AIM OF THE TASK: Write out the stretch of rows from the line containing "genus: Asphondylia" through the line containing "family: Dendrodorididae", renaming "scientific name" as "species name" and leaving everything else as it is.

EXTRACTED ENTRIES:
################

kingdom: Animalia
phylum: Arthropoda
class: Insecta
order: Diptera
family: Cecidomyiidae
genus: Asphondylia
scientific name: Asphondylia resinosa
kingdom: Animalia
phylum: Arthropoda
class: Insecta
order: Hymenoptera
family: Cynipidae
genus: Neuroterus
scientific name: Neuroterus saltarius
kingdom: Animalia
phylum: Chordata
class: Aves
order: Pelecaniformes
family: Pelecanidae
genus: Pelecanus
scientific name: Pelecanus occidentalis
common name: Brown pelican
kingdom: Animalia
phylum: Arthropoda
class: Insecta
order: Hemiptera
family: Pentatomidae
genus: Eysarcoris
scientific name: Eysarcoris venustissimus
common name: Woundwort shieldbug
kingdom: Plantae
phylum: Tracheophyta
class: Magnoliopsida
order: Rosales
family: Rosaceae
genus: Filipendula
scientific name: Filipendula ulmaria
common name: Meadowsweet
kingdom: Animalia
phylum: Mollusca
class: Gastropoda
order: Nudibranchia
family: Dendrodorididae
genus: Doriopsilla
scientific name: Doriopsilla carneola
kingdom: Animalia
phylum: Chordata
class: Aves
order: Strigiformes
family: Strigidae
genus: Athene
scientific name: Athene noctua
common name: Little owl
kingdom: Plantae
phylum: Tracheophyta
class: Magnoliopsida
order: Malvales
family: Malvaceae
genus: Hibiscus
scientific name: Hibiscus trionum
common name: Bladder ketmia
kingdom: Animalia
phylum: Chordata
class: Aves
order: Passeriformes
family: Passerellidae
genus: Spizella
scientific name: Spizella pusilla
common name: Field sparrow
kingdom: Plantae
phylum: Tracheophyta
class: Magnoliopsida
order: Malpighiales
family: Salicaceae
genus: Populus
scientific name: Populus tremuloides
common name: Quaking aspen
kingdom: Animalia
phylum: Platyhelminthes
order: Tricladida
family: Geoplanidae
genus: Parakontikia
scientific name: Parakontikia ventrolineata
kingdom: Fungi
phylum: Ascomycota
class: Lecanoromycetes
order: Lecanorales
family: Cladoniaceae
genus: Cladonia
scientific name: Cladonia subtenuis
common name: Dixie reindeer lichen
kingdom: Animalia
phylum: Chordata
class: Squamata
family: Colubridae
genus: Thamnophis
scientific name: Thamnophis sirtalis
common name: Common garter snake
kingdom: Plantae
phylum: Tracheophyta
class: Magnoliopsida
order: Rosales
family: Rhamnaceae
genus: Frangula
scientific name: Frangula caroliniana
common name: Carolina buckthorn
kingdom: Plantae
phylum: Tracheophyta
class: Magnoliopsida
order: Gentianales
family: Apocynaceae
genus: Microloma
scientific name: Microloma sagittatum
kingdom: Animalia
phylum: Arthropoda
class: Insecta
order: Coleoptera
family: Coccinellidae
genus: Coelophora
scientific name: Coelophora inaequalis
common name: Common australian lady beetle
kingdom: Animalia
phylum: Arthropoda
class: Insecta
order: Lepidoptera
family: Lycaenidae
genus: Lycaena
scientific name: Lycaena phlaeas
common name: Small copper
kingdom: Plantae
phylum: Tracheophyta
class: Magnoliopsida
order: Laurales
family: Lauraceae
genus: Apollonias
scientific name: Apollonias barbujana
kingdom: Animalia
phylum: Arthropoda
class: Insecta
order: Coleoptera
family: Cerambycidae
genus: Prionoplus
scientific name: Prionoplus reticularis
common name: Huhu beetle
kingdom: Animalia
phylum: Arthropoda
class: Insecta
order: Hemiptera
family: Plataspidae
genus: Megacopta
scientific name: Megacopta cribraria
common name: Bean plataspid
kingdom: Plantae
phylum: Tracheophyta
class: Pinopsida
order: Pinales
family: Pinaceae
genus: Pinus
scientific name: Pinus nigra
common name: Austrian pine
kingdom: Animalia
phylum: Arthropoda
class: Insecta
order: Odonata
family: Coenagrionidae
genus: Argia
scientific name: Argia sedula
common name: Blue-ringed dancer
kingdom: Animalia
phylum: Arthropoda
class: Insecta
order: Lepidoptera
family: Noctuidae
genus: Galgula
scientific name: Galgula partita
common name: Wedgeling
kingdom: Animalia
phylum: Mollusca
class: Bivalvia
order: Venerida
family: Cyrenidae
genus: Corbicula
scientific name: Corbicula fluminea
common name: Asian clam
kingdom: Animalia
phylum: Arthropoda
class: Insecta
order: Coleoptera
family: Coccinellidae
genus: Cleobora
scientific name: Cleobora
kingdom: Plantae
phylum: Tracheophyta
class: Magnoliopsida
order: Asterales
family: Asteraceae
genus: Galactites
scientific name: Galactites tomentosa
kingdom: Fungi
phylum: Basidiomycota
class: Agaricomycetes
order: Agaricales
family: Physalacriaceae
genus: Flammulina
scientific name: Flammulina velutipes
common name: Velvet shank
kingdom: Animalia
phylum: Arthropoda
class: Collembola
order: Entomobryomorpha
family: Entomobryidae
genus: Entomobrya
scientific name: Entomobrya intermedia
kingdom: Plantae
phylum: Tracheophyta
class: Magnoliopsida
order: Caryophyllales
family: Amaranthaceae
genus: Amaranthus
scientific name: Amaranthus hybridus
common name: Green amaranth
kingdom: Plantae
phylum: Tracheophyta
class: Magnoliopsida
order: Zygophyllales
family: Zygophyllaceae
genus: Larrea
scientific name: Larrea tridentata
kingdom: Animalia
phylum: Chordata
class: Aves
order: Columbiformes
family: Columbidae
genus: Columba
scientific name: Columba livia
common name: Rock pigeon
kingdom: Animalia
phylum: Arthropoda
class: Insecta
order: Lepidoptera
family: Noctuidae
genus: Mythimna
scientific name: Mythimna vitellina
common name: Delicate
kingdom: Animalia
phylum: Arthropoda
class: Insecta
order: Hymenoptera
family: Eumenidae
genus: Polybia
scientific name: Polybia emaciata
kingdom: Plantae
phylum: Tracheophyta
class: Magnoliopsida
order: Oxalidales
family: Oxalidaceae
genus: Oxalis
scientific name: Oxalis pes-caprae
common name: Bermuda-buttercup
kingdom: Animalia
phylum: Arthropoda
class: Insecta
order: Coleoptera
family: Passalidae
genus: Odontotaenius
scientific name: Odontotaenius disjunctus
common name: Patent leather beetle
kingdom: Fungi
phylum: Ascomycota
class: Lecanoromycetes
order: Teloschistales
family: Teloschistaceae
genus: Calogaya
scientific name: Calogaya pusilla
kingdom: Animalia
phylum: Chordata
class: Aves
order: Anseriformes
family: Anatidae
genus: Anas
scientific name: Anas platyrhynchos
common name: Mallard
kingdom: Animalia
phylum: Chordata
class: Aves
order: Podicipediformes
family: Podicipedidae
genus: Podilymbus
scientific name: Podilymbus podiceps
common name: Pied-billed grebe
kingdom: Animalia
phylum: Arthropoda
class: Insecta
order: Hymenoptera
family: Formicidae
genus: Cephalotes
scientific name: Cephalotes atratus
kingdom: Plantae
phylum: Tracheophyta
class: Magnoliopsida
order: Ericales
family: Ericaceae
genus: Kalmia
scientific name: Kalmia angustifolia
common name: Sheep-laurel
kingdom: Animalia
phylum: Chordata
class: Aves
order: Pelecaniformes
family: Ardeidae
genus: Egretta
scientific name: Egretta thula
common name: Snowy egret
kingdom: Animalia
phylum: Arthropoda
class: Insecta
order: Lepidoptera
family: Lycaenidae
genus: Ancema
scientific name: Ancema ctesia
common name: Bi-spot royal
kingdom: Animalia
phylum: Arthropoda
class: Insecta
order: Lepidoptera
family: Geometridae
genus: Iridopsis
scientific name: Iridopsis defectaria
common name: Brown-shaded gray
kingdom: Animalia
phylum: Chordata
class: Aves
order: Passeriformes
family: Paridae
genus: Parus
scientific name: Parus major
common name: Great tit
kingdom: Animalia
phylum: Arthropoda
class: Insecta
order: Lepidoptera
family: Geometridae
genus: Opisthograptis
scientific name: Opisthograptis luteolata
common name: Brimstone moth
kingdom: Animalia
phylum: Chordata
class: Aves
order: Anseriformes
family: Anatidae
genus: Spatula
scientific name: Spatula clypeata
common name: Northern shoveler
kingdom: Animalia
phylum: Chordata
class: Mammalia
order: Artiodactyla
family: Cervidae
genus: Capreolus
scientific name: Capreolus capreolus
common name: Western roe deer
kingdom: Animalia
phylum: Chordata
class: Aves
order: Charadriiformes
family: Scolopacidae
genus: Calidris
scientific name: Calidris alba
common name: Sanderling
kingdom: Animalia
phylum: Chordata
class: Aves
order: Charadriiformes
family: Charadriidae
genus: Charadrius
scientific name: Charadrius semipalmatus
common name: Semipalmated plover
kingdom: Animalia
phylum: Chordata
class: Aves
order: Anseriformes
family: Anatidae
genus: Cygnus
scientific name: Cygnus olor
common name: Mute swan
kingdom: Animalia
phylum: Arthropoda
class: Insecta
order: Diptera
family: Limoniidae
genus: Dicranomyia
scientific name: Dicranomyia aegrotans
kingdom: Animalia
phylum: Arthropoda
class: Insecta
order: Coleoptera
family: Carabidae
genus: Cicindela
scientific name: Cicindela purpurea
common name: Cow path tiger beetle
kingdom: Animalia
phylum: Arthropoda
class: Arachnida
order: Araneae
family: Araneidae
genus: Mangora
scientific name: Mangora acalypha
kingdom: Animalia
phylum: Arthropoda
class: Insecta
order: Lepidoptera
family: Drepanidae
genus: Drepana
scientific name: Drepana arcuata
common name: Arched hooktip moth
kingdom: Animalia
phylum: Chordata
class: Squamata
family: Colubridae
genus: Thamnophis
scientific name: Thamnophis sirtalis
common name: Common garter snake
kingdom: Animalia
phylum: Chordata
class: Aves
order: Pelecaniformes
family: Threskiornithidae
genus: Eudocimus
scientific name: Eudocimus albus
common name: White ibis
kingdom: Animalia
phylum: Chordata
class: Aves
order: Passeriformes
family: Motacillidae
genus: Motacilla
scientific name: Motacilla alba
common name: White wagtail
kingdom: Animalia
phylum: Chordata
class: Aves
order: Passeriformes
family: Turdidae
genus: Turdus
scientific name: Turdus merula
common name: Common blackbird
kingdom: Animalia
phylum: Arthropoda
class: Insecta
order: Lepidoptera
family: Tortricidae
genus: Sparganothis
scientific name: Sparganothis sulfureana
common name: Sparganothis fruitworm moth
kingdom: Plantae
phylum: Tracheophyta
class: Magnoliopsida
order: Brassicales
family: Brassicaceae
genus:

################

THE COMPLETED TASK:
genus: Asphondylia
species name: Asphondylia resinosa
kingdom: Animalia
phylum: Arthropoda
class: Insecta
order: Hymenoptera
family: Cynipidae
genus: Neuroterus
species name: Neuroterus saltarius
kingdom: Animalia
phylum: Chordata
class: Aves
order: Pelecaniformes
family: Pelecanidae
genus: Pelecanus
species name: Pelecanus occidentalis
common name: Brown pelican
kingdom: Animalia
phylum: Arthropoda
class: Insecta
order: Hemiptera
family: Pentatomidae
genus: Eysarcoris
species name: Eysarcoris venustissimus
common name: Woundwort shieldbug
kingdom: Plantae
phylum: Tracheophyta
class: Magnoliopsida
order: Rosales
family: Rosaceae
genus: Filipendula
species name: Filipendula ulmaria
common name: Meadowsweet
kingdom: Animalia
phylum: Mollusca
class: Gastropoda
order: Nudibranchia
family: Dendrodorididae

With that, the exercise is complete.